▶ _EXERCISE DIRECTIONS_
Leave every picture out, then reproduce the rest of the listing exactly.

▶ _SUPPLIED MATERIAL_

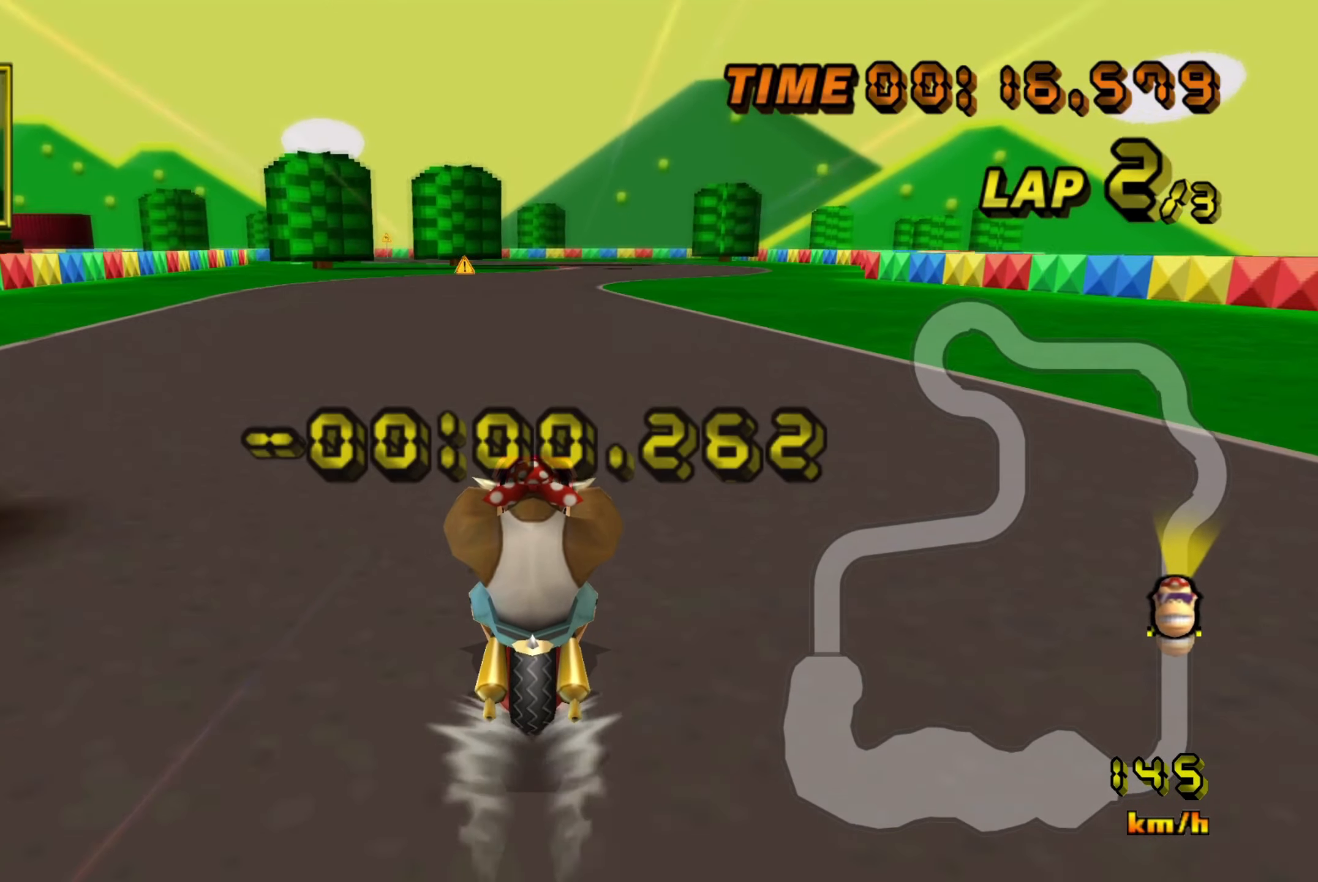
{"buttons": ["A"], "left_stick": "center", "events": []}
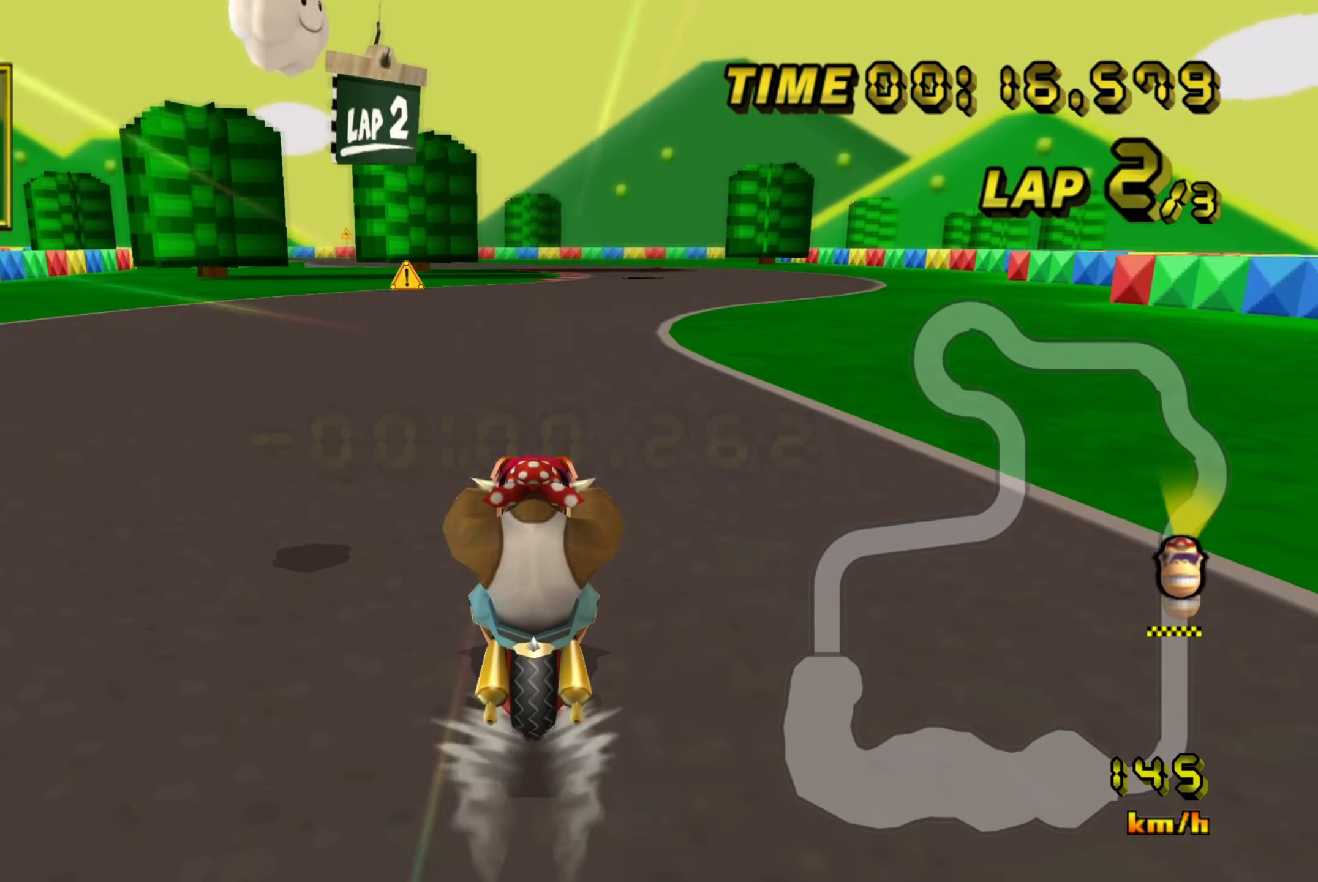
{"buttons": ["A", "R1"], "left_stick": "right", "events": [[450, "left_stick", "right"], [484, "R1", "down"]]}
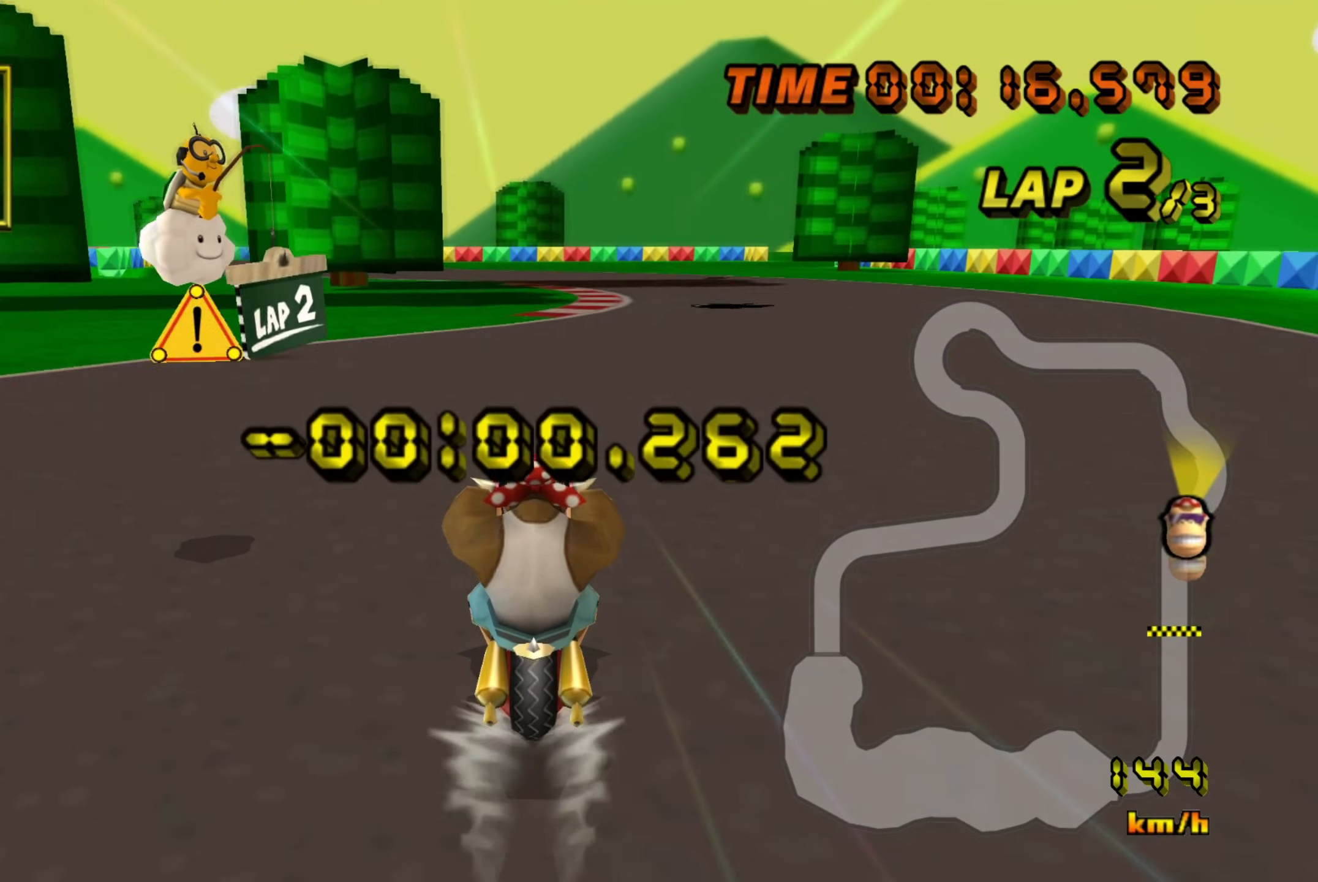
{"buttons": ["A", "R1"], "left_stick": "up-left", "events": [[34, "left_stick", "up-left"], [234, "R1", "up"], [267, "left_stick", "center"], [384, "R1", "down"], [417, "left_stick", "left"], [467, "left_stick", "up-left"]]}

▶ _OUTPUT OF THE TASK_
{"buttons": ["A"], "left_stick": "center", "events": []}
{"buttons": ["A", "R1"], "left_stick": "right", "events": [[450, "left_stick", "right"], [484, "R1", "down"]]}
{"buttons": ["A", "R1"], "left_stick": "up-left", "events": [[34, "left_stick", "up-left"], [234, "R1", "up"], [267, "left_stick", "center"], [384, "R1", "down"], [417, "left_stick", "left"], [467, "left_stick", "up-left"]]}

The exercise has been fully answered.